++++ MATERIAL PROVIDED ++++

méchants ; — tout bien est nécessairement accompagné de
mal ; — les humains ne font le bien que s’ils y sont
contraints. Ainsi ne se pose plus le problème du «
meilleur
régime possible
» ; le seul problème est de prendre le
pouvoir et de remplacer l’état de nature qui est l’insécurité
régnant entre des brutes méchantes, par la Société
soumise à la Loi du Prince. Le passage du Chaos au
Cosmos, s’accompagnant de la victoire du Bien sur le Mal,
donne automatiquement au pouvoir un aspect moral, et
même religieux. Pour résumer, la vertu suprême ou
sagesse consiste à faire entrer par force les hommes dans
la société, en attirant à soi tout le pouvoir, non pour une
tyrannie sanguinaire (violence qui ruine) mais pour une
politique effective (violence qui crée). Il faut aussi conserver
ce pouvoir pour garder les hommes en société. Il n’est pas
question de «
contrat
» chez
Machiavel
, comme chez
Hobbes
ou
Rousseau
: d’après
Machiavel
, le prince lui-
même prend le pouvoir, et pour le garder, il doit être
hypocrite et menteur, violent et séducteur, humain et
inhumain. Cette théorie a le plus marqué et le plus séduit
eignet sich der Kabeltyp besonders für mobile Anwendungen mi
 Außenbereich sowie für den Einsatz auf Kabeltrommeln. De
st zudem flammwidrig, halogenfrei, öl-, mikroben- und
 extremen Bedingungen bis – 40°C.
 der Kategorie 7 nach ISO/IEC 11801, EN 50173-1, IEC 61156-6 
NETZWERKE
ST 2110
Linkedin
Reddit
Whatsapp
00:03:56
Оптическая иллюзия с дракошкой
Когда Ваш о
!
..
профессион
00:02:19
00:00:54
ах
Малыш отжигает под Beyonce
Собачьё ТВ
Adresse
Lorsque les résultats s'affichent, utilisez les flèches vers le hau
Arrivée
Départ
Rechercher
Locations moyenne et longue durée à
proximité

++++
++++ MATERIAL PROVIDED ++++

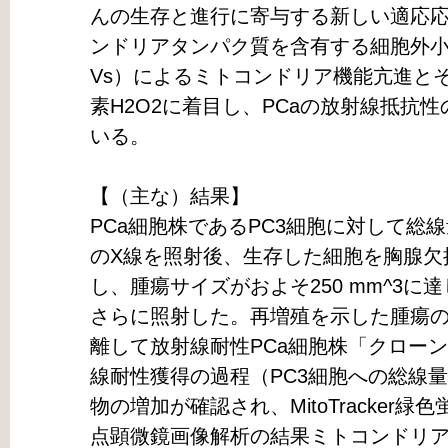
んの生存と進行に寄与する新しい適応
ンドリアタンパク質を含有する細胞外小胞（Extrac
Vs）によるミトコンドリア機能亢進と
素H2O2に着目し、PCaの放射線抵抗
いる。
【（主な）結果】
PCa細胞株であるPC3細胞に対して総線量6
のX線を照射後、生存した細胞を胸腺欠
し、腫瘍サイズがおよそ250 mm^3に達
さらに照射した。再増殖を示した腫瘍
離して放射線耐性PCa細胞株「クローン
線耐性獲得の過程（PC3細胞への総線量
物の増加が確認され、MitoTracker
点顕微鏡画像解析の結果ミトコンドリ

++++

◆ **AIM OF THE TASK**
What is the number of lines in the records that include the word "garder"? Answer with that number only.

◆ **ANSWER FOR THE TASK**
2